Insieme ad Alessio Boni e a Fabrizio Gifuni, con lei ne La meglio gioventù, siete emersi, rappresentando una nuova generazione di attori neanche quarantenni. Con quale attore del passato si identifica?
«Non procedo mai per schemi generazionali. Mi riesce difficile, cioè, inquadrarmi e inquadrare gli altri per ere. Volonté, Mastroianni, Giannini... La mia fascinazione per gli attori è più legata agli sceneggiati televisivi. Parlo di Adolfo Celi, di Cervi, di Buazzelli... Bado alla grana della voce, piuttosto. Alla dizione».
Lei, che viene dal cabaret di Palermo, ama il teatro più del cinema?
«È che il cinema, rispetto al teatro, t’inchioda di più al personaggio. Da parte dello spettatore di cinema c’è, insomma, una maggiore identificazione tra chi sei sullo schermo e chi sei nella vita. In teatro, invece, fai Riccardo III, ma chi viene a trovarti in camerino non si aspetta di trovare il re in persona».

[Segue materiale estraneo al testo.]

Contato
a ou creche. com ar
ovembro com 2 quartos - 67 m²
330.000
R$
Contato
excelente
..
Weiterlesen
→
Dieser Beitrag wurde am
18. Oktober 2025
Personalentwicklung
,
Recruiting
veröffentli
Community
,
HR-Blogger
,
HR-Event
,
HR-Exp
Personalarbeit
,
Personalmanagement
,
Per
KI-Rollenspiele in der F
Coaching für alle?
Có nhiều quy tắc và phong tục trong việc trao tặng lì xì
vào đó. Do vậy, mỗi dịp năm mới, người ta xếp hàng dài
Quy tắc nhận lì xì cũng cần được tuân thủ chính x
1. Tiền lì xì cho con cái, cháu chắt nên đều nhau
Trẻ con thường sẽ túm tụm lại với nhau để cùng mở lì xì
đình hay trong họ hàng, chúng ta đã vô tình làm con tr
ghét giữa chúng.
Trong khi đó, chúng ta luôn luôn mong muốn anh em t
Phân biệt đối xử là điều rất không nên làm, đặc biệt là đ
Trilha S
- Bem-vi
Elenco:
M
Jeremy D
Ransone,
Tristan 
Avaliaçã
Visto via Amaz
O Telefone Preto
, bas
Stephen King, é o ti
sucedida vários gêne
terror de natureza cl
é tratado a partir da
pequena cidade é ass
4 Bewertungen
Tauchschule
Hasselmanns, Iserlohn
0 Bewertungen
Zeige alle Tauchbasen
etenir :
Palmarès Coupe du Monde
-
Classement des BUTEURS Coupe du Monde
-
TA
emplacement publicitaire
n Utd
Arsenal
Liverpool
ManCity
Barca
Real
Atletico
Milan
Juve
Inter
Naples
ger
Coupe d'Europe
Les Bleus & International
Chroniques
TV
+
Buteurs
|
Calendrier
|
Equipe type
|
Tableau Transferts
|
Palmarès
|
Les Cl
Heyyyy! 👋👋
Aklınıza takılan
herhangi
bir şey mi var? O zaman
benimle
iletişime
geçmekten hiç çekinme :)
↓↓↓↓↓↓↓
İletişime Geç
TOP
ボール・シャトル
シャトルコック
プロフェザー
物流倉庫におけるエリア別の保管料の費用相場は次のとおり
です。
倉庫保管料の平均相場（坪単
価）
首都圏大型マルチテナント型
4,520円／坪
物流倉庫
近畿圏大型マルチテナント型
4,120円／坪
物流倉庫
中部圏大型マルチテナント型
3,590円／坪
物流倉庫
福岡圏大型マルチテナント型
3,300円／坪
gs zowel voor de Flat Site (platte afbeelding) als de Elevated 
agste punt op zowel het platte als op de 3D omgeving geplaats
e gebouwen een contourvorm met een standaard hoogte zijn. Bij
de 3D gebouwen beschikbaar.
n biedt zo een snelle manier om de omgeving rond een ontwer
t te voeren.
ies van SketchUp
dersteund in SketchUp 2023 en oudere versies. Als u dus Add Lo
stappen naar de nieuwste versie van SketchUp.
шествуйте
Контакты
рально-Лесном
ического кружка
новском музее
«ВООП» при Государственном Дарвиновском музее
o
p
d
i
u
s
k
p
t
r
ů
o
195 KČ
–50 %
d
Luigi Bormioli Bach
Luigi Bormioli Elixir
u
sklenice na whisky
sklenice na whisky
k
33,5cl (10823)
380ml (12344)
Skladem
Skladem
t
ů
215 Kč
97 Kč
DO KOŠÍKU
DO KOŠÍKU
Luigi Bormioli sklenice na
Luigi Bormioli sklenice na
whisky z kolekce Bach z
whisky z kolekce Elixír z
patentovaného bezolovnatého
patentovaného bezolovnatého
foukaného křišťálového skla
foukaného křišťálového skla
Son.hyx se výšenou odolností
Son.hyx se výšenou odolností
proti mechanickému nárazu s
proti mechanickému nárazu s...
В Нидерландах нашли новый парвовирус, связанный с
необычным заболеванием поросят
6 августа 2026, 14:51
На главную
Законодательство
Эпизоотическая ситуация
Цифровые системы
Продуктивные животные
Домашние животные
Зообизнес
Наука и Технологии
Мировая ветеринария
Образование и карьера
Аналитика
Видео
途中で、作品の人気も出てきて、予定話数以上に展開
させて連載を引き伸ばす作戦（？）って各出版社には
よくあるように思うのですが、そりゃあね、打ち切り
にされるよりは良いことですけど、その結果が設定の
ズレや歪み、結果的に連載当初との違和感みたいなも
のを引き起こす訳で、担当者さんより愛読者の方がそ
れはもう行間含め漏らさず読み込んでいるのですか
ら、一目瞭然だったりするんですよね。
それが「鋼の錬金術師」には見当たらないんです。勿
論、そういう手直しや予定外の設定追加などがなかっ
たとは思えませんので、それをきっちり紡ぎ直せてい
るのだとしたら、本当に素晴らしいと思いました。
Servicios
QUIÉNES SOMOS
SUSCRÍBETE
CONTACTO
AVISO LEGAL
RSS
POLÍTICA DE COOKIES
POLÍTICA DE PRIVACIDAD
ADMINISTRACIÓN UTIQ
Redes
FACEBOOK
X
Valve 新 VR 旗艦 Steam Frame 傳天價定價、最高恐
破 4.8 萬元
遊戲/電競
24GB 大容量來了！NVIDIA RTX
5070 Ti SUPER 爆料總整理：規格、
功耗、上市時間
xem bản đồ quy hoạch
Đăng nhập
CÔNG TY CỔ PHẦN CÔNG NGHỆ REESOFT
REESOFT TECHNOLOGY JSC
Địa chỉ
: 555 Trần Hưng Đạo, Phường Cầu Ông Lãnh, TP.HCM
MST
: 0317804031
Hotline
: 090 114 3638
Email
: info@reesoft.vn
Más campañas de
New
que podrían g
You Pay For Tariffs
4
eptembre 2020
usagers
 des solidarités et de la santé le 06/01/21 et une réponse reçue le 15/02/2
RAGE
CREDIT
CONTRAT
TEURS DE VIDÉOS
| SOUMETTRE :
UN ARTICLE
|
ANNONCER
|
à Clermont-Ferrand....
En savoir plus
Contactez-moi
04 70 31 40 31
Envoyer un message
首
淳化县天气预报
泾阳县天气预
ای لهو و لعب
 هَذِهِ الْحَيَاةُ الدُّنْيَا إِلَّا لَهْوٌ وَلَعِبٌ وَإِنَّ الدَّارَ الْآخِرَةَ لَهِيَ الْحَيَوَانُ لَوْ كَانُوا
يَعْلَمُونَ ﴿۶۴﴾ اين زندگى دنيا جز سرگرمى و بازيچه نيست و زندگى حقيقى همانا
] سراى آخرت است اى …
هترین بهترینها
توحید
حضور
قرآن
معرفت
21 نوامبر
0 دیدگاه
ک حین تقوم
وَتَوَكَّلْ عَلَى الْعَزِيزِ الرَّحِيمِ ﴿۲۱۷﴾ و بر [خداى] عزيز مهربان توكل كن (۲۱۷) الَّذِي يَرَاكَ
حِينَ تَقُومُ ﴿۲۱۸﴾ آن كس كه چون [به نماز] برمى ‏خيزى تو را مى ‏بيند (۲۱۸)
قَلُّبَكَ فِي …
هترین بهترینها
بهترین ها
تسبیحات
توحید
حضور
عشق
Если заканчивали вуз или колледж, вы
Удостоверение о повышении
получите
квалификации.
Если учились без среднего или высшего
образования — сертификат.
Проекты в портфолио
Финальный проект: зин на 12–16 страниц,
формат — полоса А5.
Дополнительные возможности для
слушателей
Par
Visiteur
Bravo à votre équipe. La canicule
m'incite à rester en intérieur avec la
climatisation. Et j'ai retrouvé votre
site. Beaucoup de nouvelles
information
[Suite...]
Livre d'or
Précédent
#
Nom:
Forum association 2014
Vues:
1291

Chi l’ha iniziata al cinema?
«Mio zio Luigi Maria Burruano, attore anche lui. Un giorno, mi telefonò per dirmi: “Sto pranzando con Marco Tullio Giordana, che cerca un attore per il ruolo di Peppino Impastato e non lo trova. Vieni subito a Roma!”».
Ed è partito al volo?
«Non subito. Che c’entro io, col cinema?, mi chiedevo. A Palermo avevo gli amici della squadra di atletica, facevamo gag demenziali col nostro gruppo, «Le ascelle»... Figurarsi! Avevo i miei quattro fratelli, la nonna che stava a casa con noi: un mondo di certezze. Poi, però, Giordana mi ha convinto. Mio zio, ne I cento passi, fece la parte di mio padre e io feci Impastato».


Altri progetti?
«I soldi, nel cinema, sono così pochi, al momento, che per scaramanzia, finché non ho firmato, non parlo dei due film italiani che dovrei interpretare entro i prossimi due anni. Quante volte ho detto e poi non ho fatto!».